Mnuchin’s interference in the Federal Reserve’s pandemic response has gotten much less attention, but it’s equally troubling.

As the nation’s central bank, the Fed’s mission is to support “maximum employment and stable prices as an independent agency that makes decisions based on the best available evidence and analysis, without taking politics into consideration,” according to its website. The Fed was also established as an independent agency insulated from political pressure, and it’s accountable to Congress, not other executive branch officials.

That’s why it was alarming to hear Energy Secretary Dan Brouillette openly state that he and Mnuchin, at the president’s direction, pushed the Federal Reserve to ensure access for the energy industry in the $600 billion Main Street Lending facility. The Fed revised the program’s eligibility requirements at the urging of the industry, and Trump himself publicly demanded more aid for the energy sector.
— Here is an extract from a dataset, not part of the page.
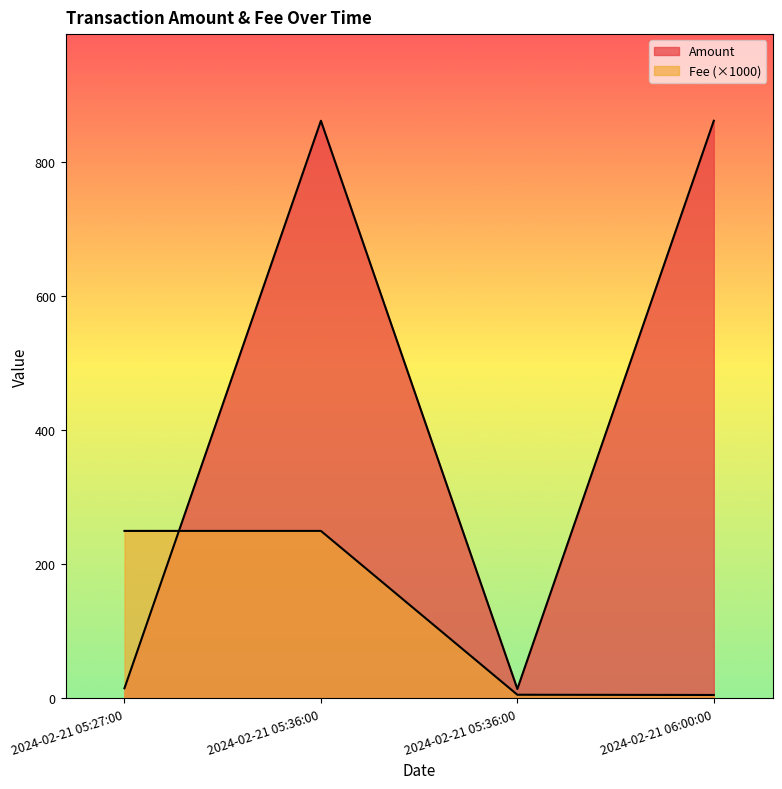

The Fee series shows 8.1 at 2024-02-21 06:00:00. True or false?

False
While the Fed can’t legally create emergency lending facilities for specific industries, it was able to rejigger the Main Street Lending facility to allow larger companies with more debt to qualify, giving the oil and gas industry greater opportunity to seek federal pandemic aid. (The Fed says that it did not make the change with the oil industry in mind.)

And, as COVID-19 Congressional Oversight Commission member Bharat Ramamurti pointed out on Twitter, the Main Street Lending program does not require that companies use the loans to aid workers. In fact, the Fed allows companies to use these loans to pay off old debt. (In June, Fed Chair Jerome Powell told Congress that “the intended beneficiaries of all of our programs are workers.”)

Meanwhile, the Fed has faced criticism for failing to help struggling state and local governments and midsize companies in other sectors.

Looking Ahead

Things don’t have to continue in this direction. Congress is not without tools to push back on attempts by the White House and Treasury Department to improperly influence these two traditionally independent, nonpartisan agencies and their programs. Congress needs to investigate Mnuchin’s interference in Postal Service and Federal Reserve matters.

Congress should also pass new requirements for the Fed’s lending programs to ensure that the aid reaches those truly in need.